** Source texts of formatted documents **

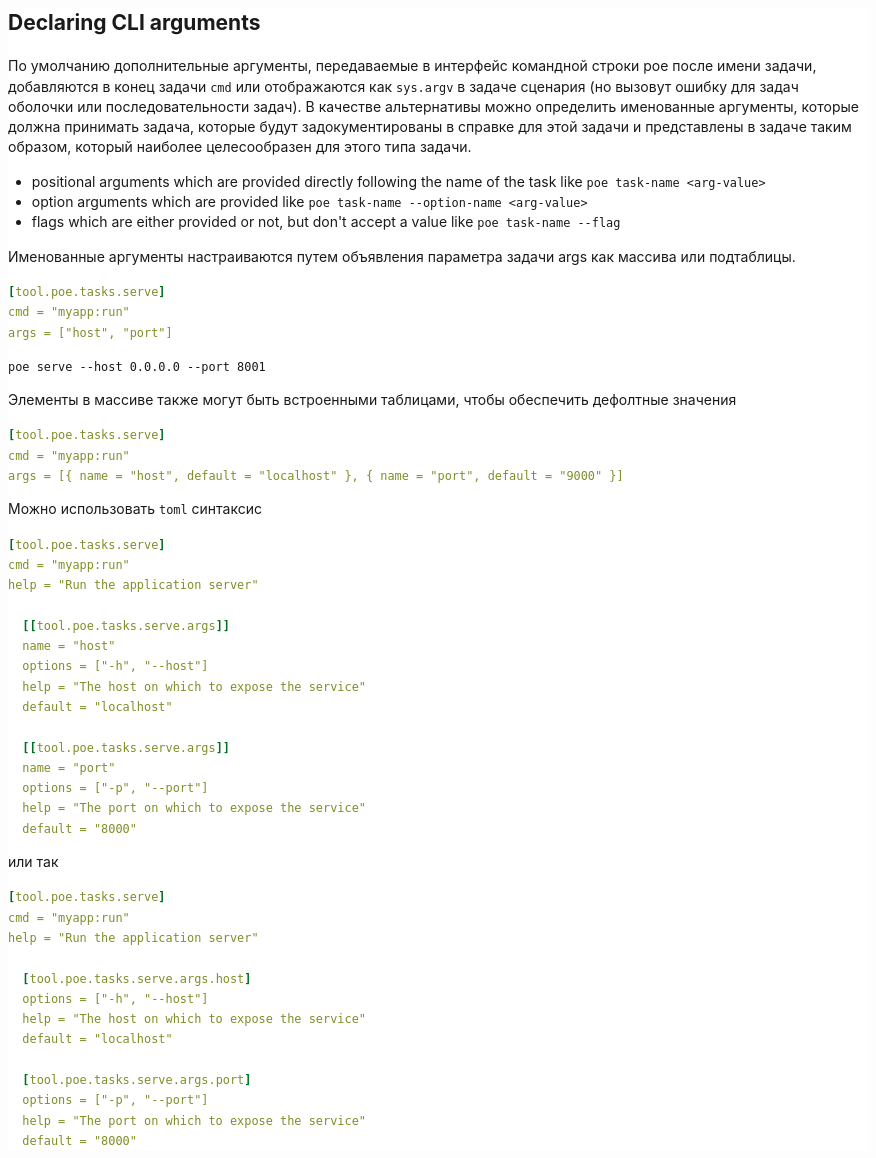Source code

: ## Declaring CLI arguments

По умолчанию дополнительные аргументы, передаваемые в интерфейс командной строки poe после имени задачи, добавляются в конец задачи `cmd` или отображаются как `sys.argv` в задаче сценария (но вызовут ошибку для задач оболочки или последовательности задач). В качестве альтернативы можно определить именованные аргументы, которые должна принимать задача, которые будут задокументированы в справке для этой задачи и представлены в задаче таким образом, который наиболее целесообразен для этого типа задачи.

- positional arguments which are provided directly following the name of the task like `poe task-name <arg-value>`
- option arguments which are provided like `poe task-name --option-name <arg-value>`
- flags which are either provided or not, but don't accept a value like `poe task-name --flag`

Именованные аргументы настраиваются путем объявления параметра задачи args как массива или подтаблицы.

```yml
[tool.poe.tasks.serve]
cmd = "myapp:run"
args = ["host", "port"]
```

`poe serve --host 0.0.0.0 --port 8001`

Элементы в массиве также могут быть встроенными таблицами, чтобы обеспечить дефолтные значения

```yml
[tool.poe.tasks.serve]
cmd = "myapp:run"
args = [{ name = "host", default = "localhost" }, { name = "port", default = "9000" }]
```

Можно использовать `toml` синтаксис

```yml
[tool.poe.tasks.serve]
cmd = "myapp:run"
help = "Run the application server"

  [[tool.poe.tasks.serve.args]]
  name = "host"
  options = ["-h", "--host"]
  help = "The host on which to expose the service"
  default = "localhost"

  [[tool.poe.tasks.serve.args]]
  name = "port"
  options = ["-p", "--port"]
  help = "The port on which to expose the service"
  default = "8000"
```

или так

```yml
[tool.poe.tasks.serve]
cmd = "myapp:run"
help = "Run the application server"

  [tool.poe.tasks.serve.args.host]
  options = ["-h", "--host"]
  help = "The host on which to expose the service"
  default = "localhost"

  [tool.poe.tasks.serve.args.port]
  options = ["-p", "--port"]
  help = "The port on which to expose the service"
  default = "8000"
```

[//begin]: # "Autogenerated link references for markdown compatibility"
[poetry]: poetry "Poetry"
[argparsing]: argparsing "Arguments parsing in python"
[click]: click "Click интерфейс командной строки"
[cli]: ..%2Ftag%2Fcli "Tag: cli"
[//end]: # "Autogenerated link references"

** WORK REQUEST **
Look through the entries, and return every line that the word "references" appears in.

** ANSWER TO THIS EXERCISE **
[//begin]: # "Autogenerated link references for markdown compatibility"
[//end]: # "Autogenerated link references"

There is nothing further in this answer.